* Work instructions *
Pictures are to be skipped; every other part of the records is copied exactly.

* Before-and-after page screenshots *
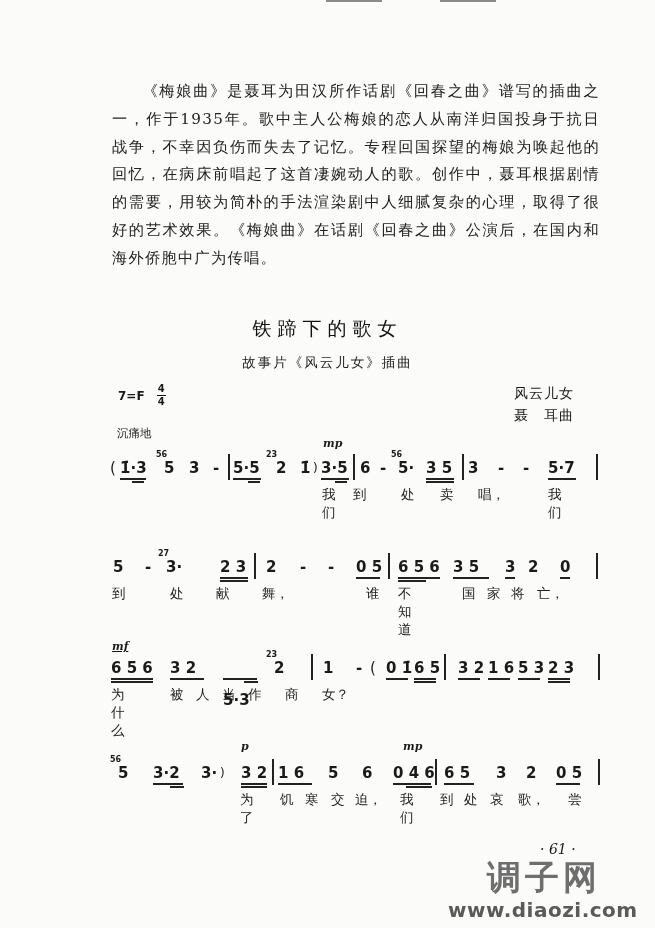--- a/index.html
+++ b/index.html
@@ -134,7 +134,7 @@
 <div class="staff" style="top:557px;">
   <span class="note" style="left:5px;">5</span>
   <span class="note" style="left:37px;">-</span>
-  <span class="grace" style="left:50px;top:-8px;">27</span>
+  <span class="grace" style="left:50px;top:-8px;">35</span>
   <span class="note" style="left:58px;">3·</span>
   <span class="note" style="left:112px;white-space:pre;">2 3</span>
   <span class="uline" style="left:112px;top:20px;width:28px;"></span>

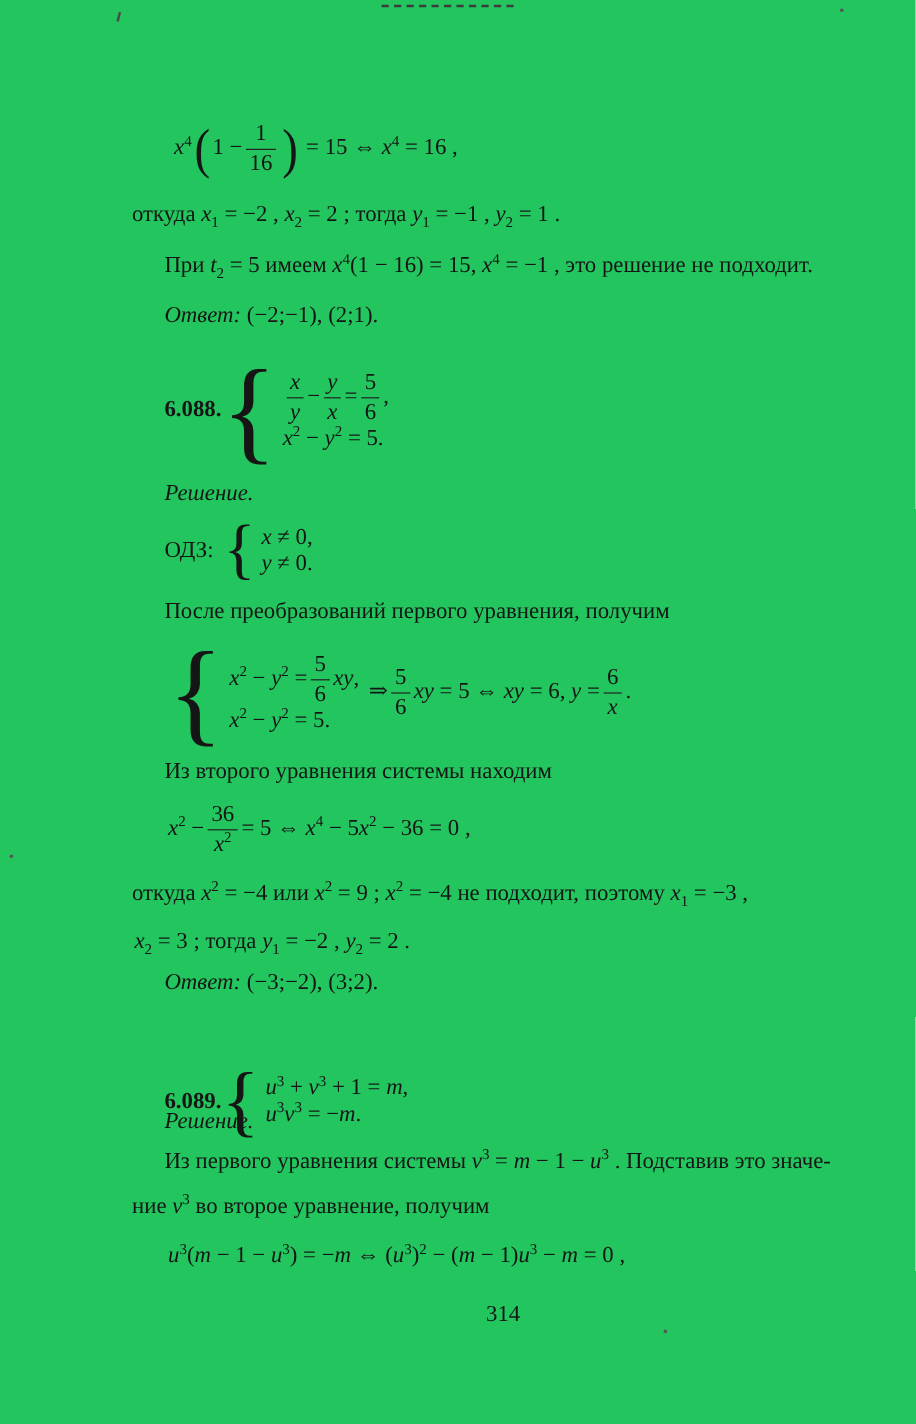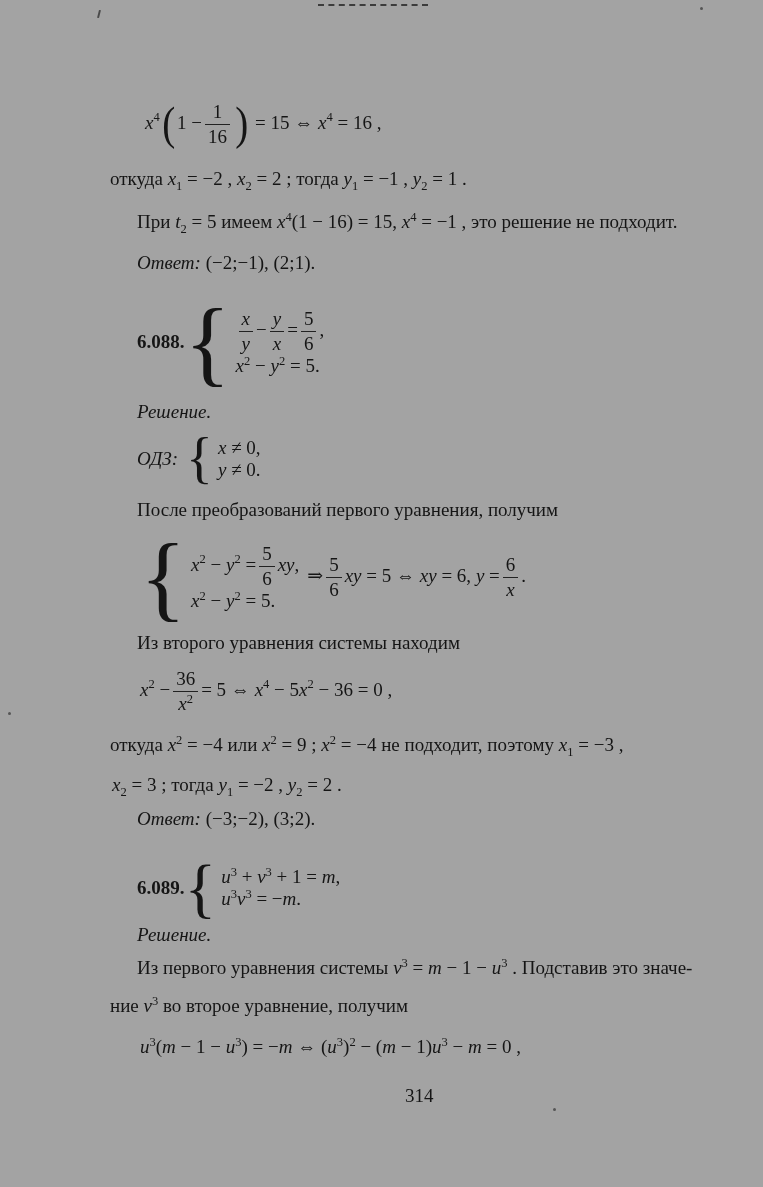--- a/index.html
+++ b/index.html
@@ -3,7 +3,7 @@
 <meta charset="utf-8">
 <style>
   html,body{margin:0;padding:0;background:#e8e8e8;}
-  .page{position:relative;width:763px;height:1187px;background:#a3a3a3;
+  .page{position:relative;width:763px;height:1187px;background:#22c55e;
         font-family:"Liberation Serif","DejaVu Serif",serif;font-size:19px;color:#151515;overflow:hidden;}
   .line{position:absolute;white-space:nowrap;}
   .flex{display:flex;align-items:center;}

* Task response *
--- a/index.html
+++ b/index.html
@@ -134,7 +134,7 @@
 <div class="staff" style="top:557px;">
   <span class="note" style="left:5px;">5</span>
   <span class="note" style="left:37px;">-</span>
-  <span class="grace" style="left:50px;top:-8px;">27</span>
+  <span class="grace" style="left:50px;top:-8px;">35</span>
   <span class="note" style="left:58px;">3·</span>
   <span class="note" style="left:112px;white-space:pre;">2 3</span>
   <span class="uline" style="left:112px;top:20px;width:28px;"></span>

--- a/index.html
+++ b/index.html
@@ -3,7 +3,7 @@
 <meta charset="utf-8">
 <style>
   html,body{margin:0;padding:0;background:#e8e8e8;}
-  .page{position:relative;width:763px;height:1187px;background:#a3a3a3;
+  .page{position:relative;width:763px;height:1187px;background:#22c55e;
         font-family:"Liberation Serif","DejaVu Serif",serif;font-size:19px;color:#151515;overflow:hidden;}
   .line{position:absolute;white-space:nowrap;}
   .flex{display:flex;align-items:center;}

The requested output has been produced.